In accordance with these pathological changes, OA rats showed swollen knee, impaired gait, increased knee bend score, reduced time on rotarod and lower exercise endurance capacity on a treadmill, compared with the C group. The osteoarthritis symptoms remained significant compared with the control rats until the end of the study. This is in agreement with previous studies (6,18).

Also, the present study showed that coadministration of LC with Dic significantly reduced the severity of knee swelling and improved pain-related behaviors in MIA-induced OA rats, which is in agreement with previous studies (6,24). The combined treatment showed a better effect in improving the knee swelling and the pain-related behaviors and even normalized some values to the normal levels by the end of the experiment.

To explore the underlying mechanism of the antiarthritic and antinociceptive effects of LC, inflammatory, oxidative stress, and bone turnover markers were measured, and immunohistochemistry of MMP-13 and COX-2 in the knee joint were done. Also, histological examination of DRGs and CGRP expression in the spinal cord were assessed to investigate if LC has a central mechanism of action that may be involved in pain relief.

Results have revealed a significant increase of proinflammatory cytokines TNF-α and IL1-β, and the inflammatory mediator PGE2 in MIA-induced OA rats, which is in accordance with the immunohistochemistry results that showed overexpression of COX-2 in the articular cartilage and the subchondral bone. This agrees with another study (15). COX-2 is dramatically up-regulated by inflammation and contributes to PGE2 production, which mediates a number of inflammatory reactions leading to tissue damage (25).

On the other hand, serum levels of TNF-α, IL1-β, and PGE2 were significantly reduced after treatment with Dic and/or LC. These results confirm the anti-inflammatory effect of LC, which has been demonstrated in different experimental models. Tastekin et al. reported that TNF-α was significantly reduced by Dic or LC treatment in rats with adjuvant arthritis (26). Also, a study reported a significant decrease of IL1-β by LC treatment in osteoarthritic rats (6). In this study, treatment with Dic and/or LC markedly down-regulated expression of COX-2 in both articular cartilage and subchondral bone, suggesting that LC can reduce pain by reducing the inflammatory effects of increased COX-2. LC had been reported to decrease COX-2 expression in human corneal epithelial cells (27).

Also, osteoarthritic rats showed a significant increase of BALP, a marker of bone turnover, which coincides with a study which reported an increase of BALP in experimentally induced OA in dogs (28). Dic has been reported to decrease BALP in adjuvant-induced arthritic rats, which coincides with our results (29), and LC has been reported to suppress bone turnover in aged ovariectomized rats by decreasing alkaline phosphatase (30).

**Assigned task 1:**
Reproduce the section of the osteoarthritis discussion that begins with the words containing "To explore the" and ends with "in pain relief.".
**Assigned task 2:**
According to the osteoarthritis discussion, in which cells was LC reported to decrease COX-2 expression?
**Assigned task 3:**
Continue the discussion of LC and Dic in osteoarthritic rats after its final sentence.

(Text descriptions of keypoints)
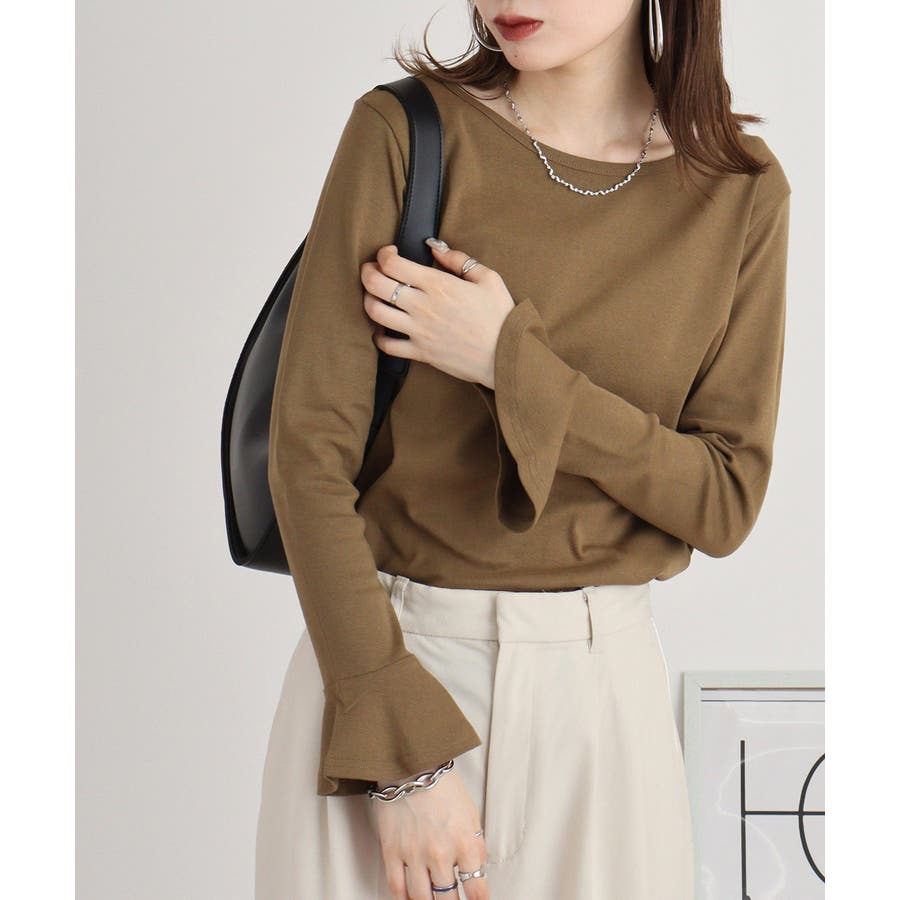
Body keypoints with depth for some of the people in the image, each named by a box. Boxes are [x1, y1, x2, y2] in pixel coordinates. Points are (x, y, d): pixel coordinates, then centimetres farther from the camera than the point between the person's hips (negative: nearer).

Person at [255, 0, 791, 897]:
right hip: (382, 663, -1)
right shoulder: (404, 134, -8)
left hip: (602, 689, 2)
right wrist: (400, 755, -15)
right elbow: (309, 451, -11)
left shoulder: (739, 191, -1)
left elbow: (724, 502, -4)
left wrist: (508, 361, -16)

**Result 1:**
To explore the underlying mechanism of the antiarthritic and antinociceptive effects of LC, inflammatory, oxidative stress, and bone turnover markers were measured, and immunohistochemistry of MMP-13 and COX-2 in the knee joint were done. Also, histological examination of DRGs and CGRP expression in the spinal cord were assessed to investigate if LC has a central mechanism of action that may be involved in pain relief.

**Result 2:**
Human corneal epithelial cells.

**Result 3:**
Oxidative stress plays a role in OA pathophysiology (31). In this study, oxidative stress in osteoarthritic rats, as indicated by significantly higher MDA and significantly lower GSH in the OA group than in the C group, coincides with a previous study (32). The LC administration led to a decrease in MDA levels and increase in GSH levels, confirming the antioxidant effect of LC (5); while, Dic administration led to a significant decrease in MDA level only with an insignificant effect on GSH level, which agreed with Tastekin et al. (26). Co-administration of LC with Dic resulted in a better effect in improving oxidative stress than when Dic was administered alone

Oxidative stress is responsible for the activation of MMP, leading to the degradation of the extracellular matrix in cartilage (33). It has been established that chondrocytes in MIA-induced OA rats overexpress MMP-13, which agrees with the immunohistochemistry results in the present study (24). This could be explained by the increase in TNF-α and IL1-β in OA rats (9); whereas, Dic and/or LC partially suppressed the increase in MMP-13 expression. This is in agreement with research that reported that MMP-13 was significantly decreased in cartilage from MIA-induced OA rats treated with acetyl-L-carnitine (24). The combined treatment showed the largest decrease in MMP-13 expression.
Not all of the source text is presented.